Mason Carrico: Hey, guys, most of my question to the manager tiers, so maybe just one quick one, on TheraSure, any call you can provide around recent discussions with transplant centers. How should we kind of think about the opportunity between centers versus more community-based centers, is one or more and more near-term target. I'd assume that the, the transplant centers versus the community centers themselves, but just any color there, you can provide?

Ronnie Andrews: I think the thing that's in our favor is today there's no molecular tests for liver in the market validated today. So we are kind of the first out in that indication. The good news is there are some great competitors already out there, CareDx in the Tara and the other indications. And they've done a terrific job of the missionary marketing work to sort of convince transplant positions the need for molecular testing. So we certainly believe that that has created an awareness of what we're doing. Our initial engagement with the various centers we talked to has been very positive and they have acknowledged the need for what we're bringing and they certainly are excited about a rapid turnaround time that we can provide out of our lab. And so the jewelries out on that till we start hitting the rubber meets the road when our reps star going in and try to start getting samples in. But we certainly have received a very positive feedback from the key opinion leaders that we talked to in in these large centers.

Mason Carrico: Got it. Thank you guys.

Ronnie Andrews: Thanks mate.

Operator: The final question comes from Bruce Jackson of The Benchmark Company.

Bruce Jackson: Hi, thanks for taking my questions. With regards to the TheraSure launch, where are you in terms of your launch preparations in terms of the sales force, clinical support, things like that.

Ronnie Andrews: Yeah. So we are because the lab came first. We got the lab in place, the workflow was in place. The LBT is final. We have -- we're working obviously on the logistical components of that now. So which will include the requisition to order as well as the how we're going to return results via a report electronically versus PDF. Even crazy as it sounds, a lot of these facilities still prefer a PDF and a fax. We sometimes scratch our head at that, but that's still the case in many instances. But we are working on an electronic report as well. So all those things are in process. And again we wanted to wait and make the investment behind those till we saw a successful workflow in LDT. Those are now complete. So by the time we get reimbursement, we expect will be a fully functional Battlestar in transplant.

Bruce Jackson: Okay. And then just real quick on the DetermaTx and DetermaCNI timelines. How far should we be thinking about shifting those out?

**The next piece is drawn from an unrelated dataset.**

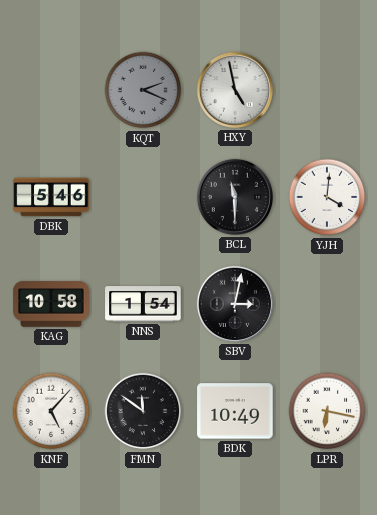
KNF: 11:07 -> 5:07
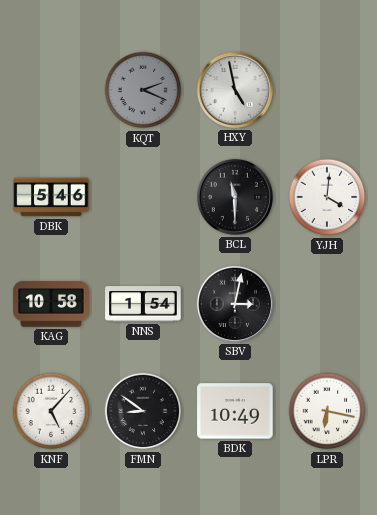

Ronnie Andrews: I would -- I think the DetermaCNI timeline is the one that's at the greatest risk candidly, because right now we are not going to -- unless we find an appropriate partner that wants to do some studies with us and keep them fairly cost neutral for us, we'll probably not invest behind those studies, we'll launch it as an RUO in the United States for pharma and hope we can solicit some of that support from pharma. But right now, that's the one that's at the most risk. And so we had originally planned to launch it, which we will, as an RUO this summer. But we had hoped to basic -- maybe actually submit for reimbursement later in the year. But I think given where we are financially and the need to conserve cash, that we'll have to wait till we find a stronger partner relationship where they'll help fund some of that effort. And so unsure about how long that'll push it out, but I wouldn't expect a long time because we do have some good conversations underway, but I would not expect any revenue from C&I in the next 12 months outside of an RUO project with pharma.

Bruce Jackson: Okay. That's it for me. Thank you very much.

Mitch Levine: Thanks, Bruce.

Ronnie Andrews: Thanks, Bruce

Operator: That was the final question. Ladies and Gentlemen, we have reached the end of the question-and-answer session. This concludes today's conference call. Thank you for your participation. You may now disconnect your lines.

Ronnie Andrews: Thanks to everybody.